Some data
● ● ● ● ●
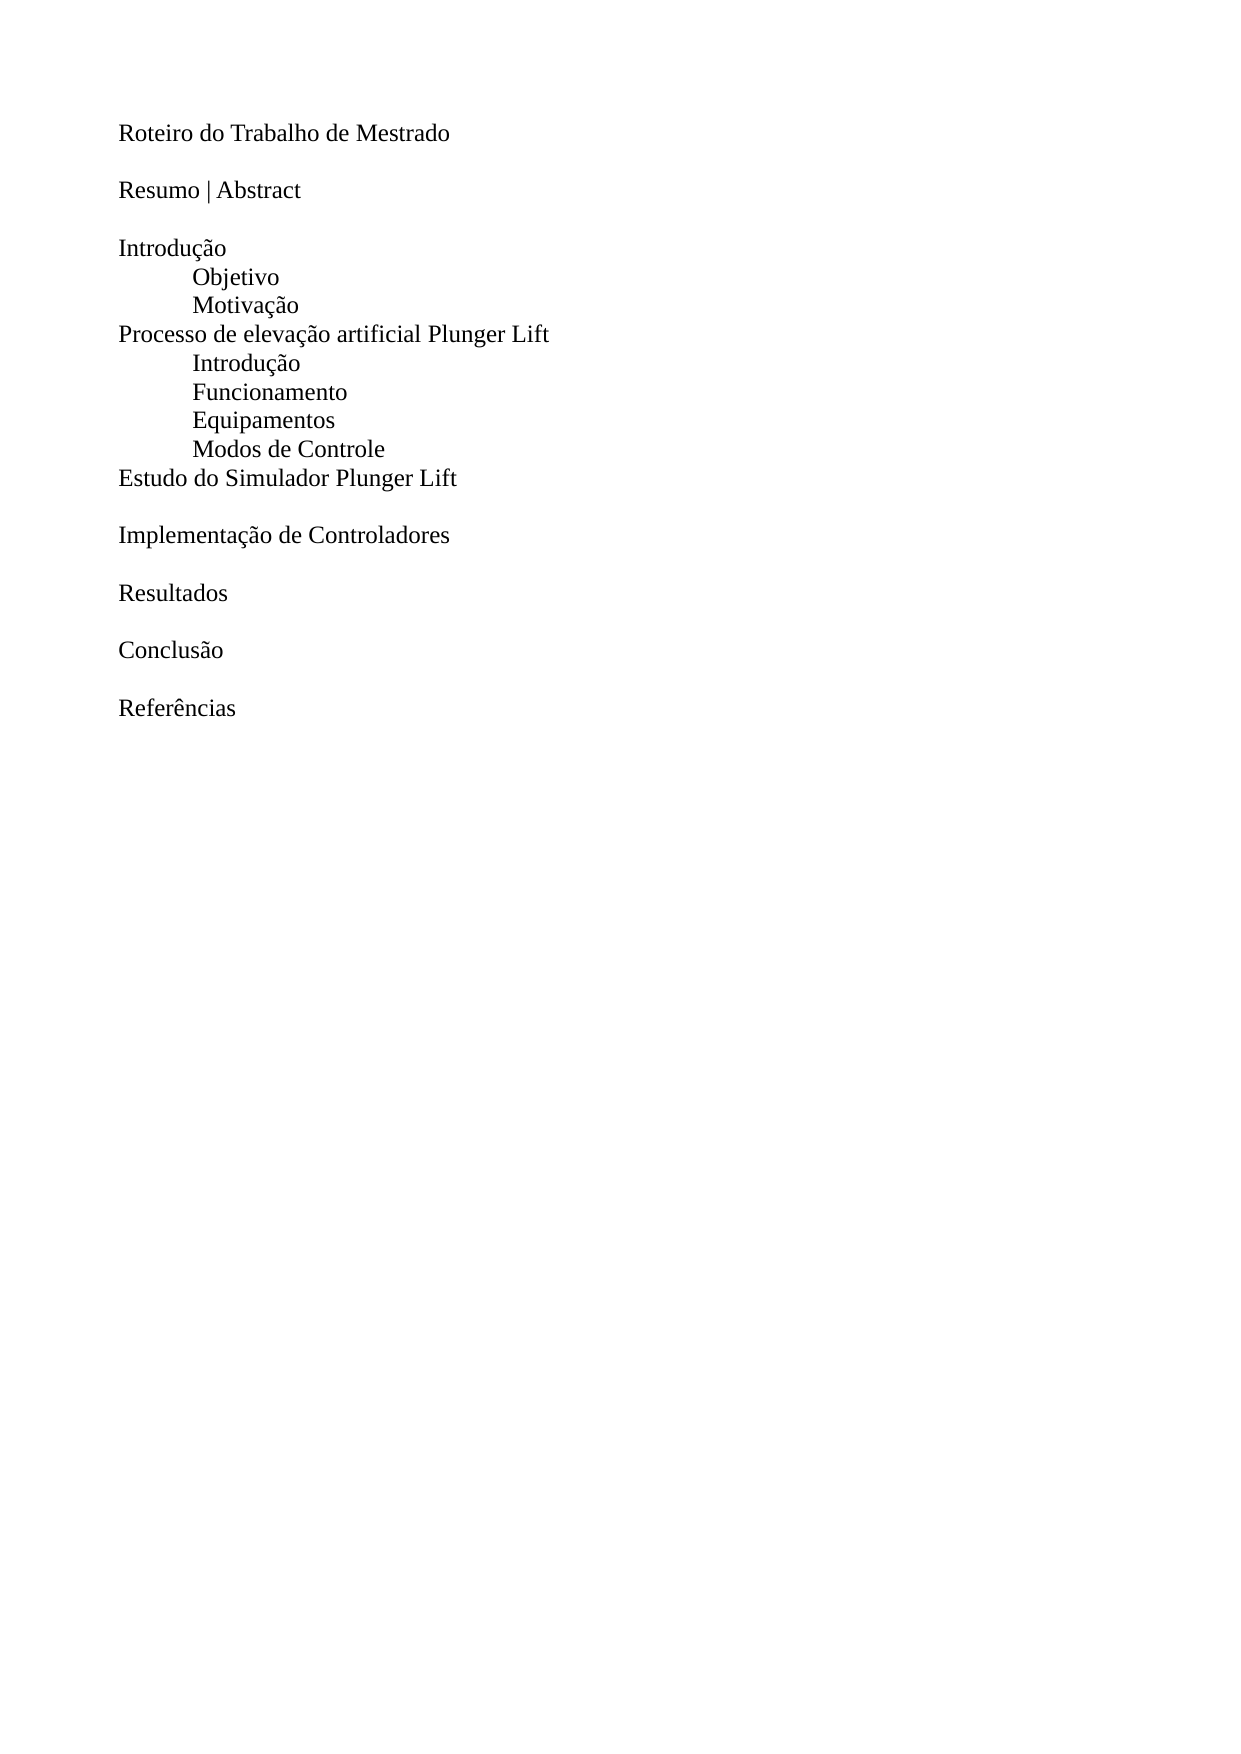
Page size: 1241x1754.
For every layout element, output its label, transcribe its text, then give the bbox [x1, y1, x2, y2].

text Modos de Controle [118, 434, 1122, 463]
text Motivação [118, 291, 1122, 319]
text Estudo do Simulador Plunger Lift [118, 463, 1122, 492]
text Resumo | Abstract [118, 176, 1122, 204]
text Introdução [118, 348, 1122, 377]
text Equipamentos [118, 406, 1122, 434]
text Conclusão [118, 636, 1122, 664]
text Roteiro do Trabalho de Mestrado [118, 118, 1122, 147]
text Referências [118, 693, 1122, 722]
text Funcionamento [118, 377, 1122, 406]
text Introdução [118, 233, 1122, 262]
text Resultados [118, 578, 1122, 607]
text Objetivo [118, 262, 1122, 291]
text Processo de elevação artificial Plunger Lift [118, 319, 1122, 348]
text Implementação de Controladores [118, 521, 1122, 549]
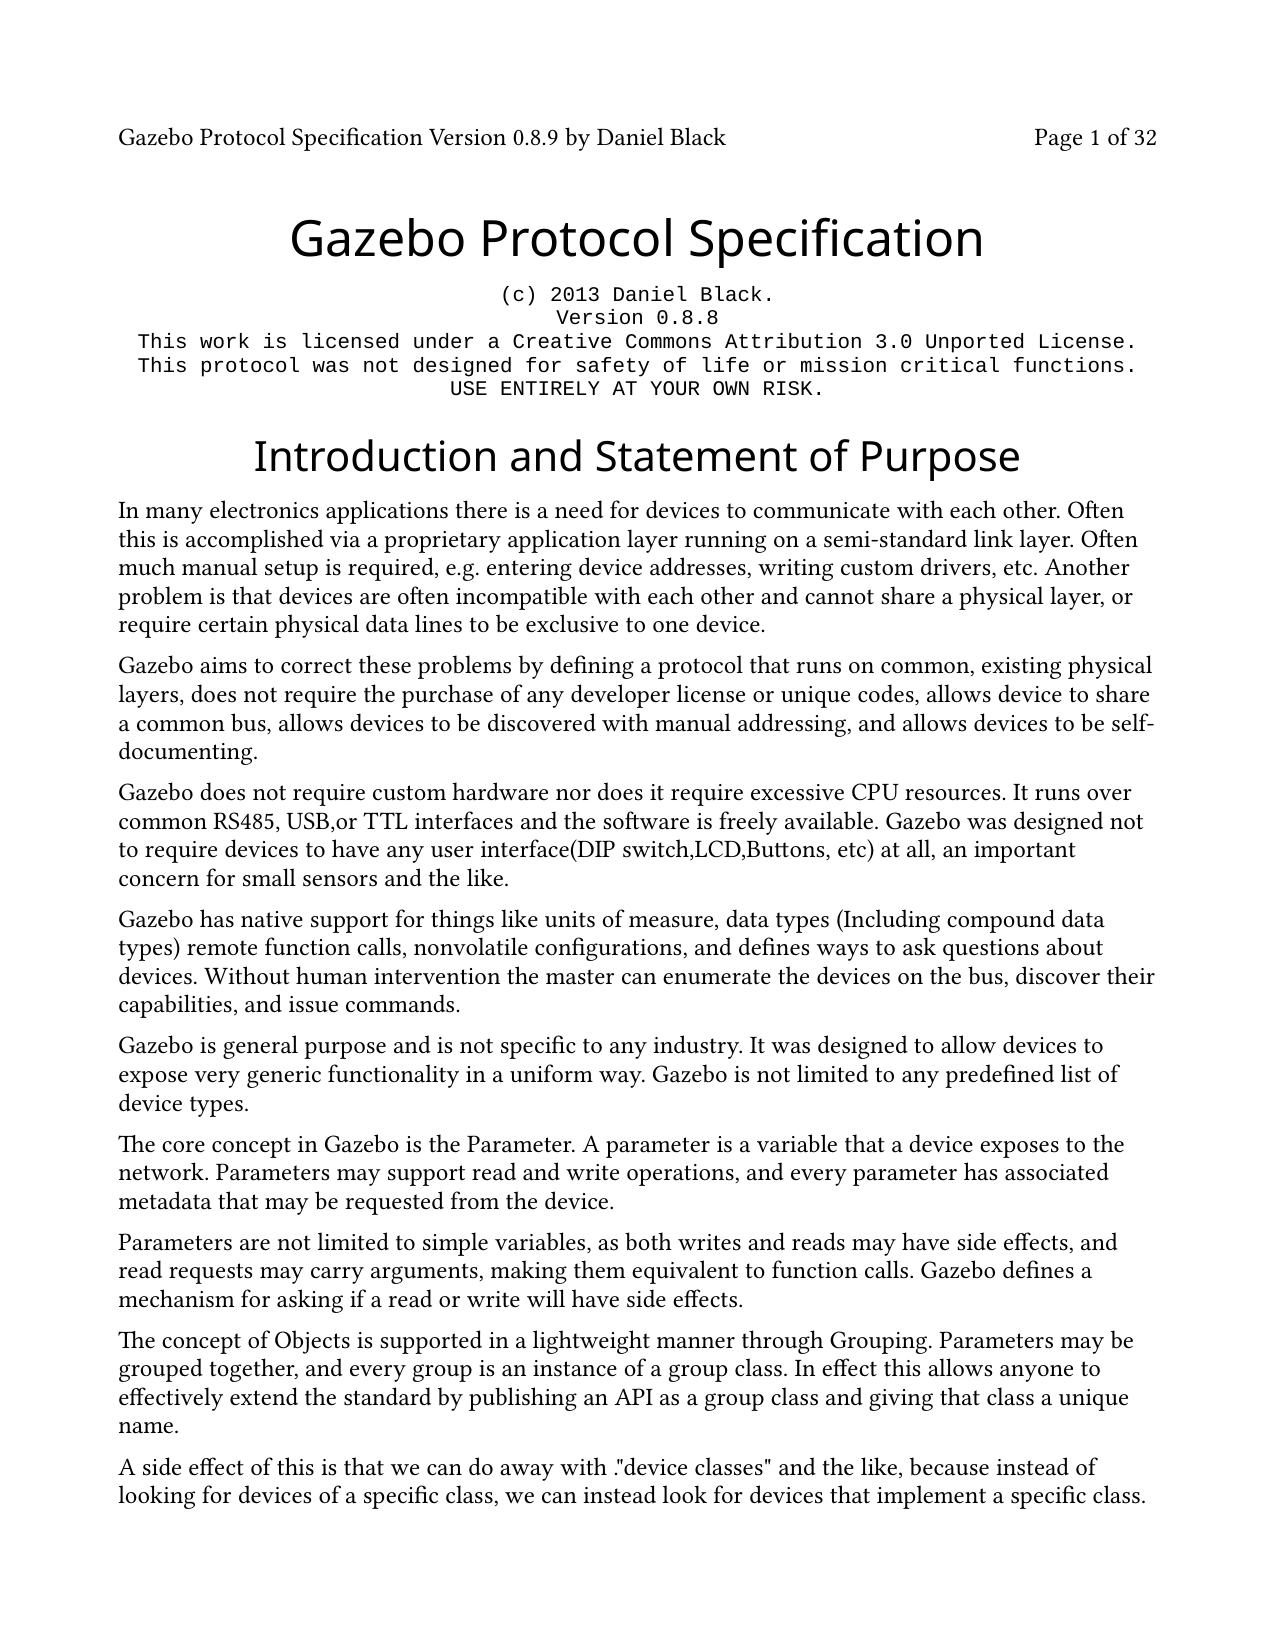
● ● ● ● ●
Set problem
Copy the data above word for word, leaving out the pictures.

Answer for this exercise
Page size: 1241x1754.
For every layout element, output its label, transcribe its text, then give the bbox [x1, y1, x2, y2].

text Modos de Controle [118, 434, 1122, 463]
text Motivação [118, 291, 1122, 319]
text Estudo do Simulador Plunger Lift [118, 463, 1122, 492]
text Resumo | Abstract [118, 176, 1122, 204]
text Introdução [118, 348, 1122, 377]
text Equipamentos [118, 406, 1122, 434]
text Conclusão [118, 636, 1122, 664]
text Roteiro do Trabalho de Mestrado [118, 118, 1122, 147]
text Referências [118, 693, 1122, 722]
text Funcionamento [118, 377, 1122, 406]
text Introdução [118, 233, 1122, 262]
text Resultados [118, 578, 1122, 607]
text Objetivo [118, 262, 1122, 291]
text Processo de elevação artificial Plunger Lift [118, 319, 1122, 348]
text Implementação de Controladores [118, 521, 1122, 549]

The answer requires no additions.